These policy pages seem to imply otherwise:
http://en.wikipedia.org/wiki/Wikipedia:Biographies_of_living_persons#Presump... "Presumption in favor of privacy"
Wikipedia articles that present material about living people can affect their subjects' lives. Wikipedia editors who deal with these articles have a responsibility to consider the legal and ethical implications of their actions when doing so. It is not Wikipedia's purpose to be sensationalist, or to be the primary vehicle for the spread of titillating claims about people's lives. Biographies of living persons must be written conservatively, with regard for the subject's privacy. http://en.wikipedia.org/wiki/Wikipedia:DEL#Deletion_discussion
"Discussions on relatively unknown, non-public figures, where the subject has requested deletion and there is no rough consensus may be closed as delete."

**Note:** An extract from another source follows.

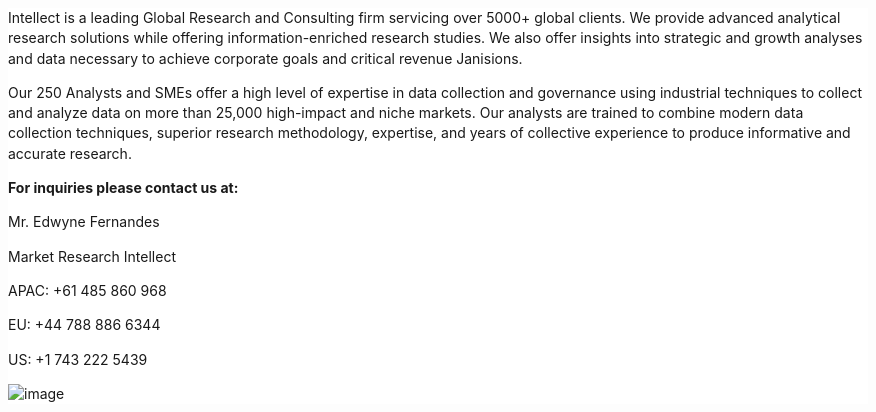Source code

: Intellect is a leading Global Research and Consulting firm servicing over 5000+ global clients. We provide advanced analytical research solutions while offering information-enriched research studies.&nbsp;</span>We also offer insights into strategic and growth analyses and data necessary to achieve corporate goals and critical revenue Janisions.</p><p><span class="">Our 250 Analysts and SMEs offer a high level of expertise in data collection and governance using industrial techniques to collect and analyze data on more than 25,000 high-impact and niche markets. Our analysts are trained to combine modern data collection techniques, superior research methodology, expertise, and years of collective experience to produce informative and accurate research.</span></p><p><strong>For inquiries please contact us at:</strong></p><p>Mr. Edwyne Fernandes</p><p>Market Research Intellect</p><p>APAC: +61 485 860 968</p><p>EU: +44 788 886 6344</p><p>US: +1 743 222 5439</p>
![image](https://github.com/user-attachments/assets/608cd5a9-998c-4162-95ad-b24726ff77c5)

On Thu, Jun 4, 2009 at 2:40 PM, geni geniice@gmail.com wrote:
2009/6/4 Durova nadezhda.durova@gmail.com:
Hi all, in two years of looking for solutions to the BLP issues have
finally
stumbled upon an idea that hasn't been raised before. Basically it's
this:
*Suppose we noindexed biographies of living persons, upon the subject's request.* This would require developer assistance, and require a bit of structure to make sure the ability doesn't get misused. An initial draft proposal is at my blog. Am interested in thoughts and suggestions.
http://durova.blogspot.com/2009/06/biographies-of-living-persons-ingenius.ht...
Best regards, Durova
Been suggested before. Answer is either:
No what search engines do with wikipedia content is none of our business.
No the subjects of articles have no right to determine wikipedia behavior
Of course it could also be argued that effectively making a public record of people who are sensitive about their bios it's exactly an improvement on the current situation.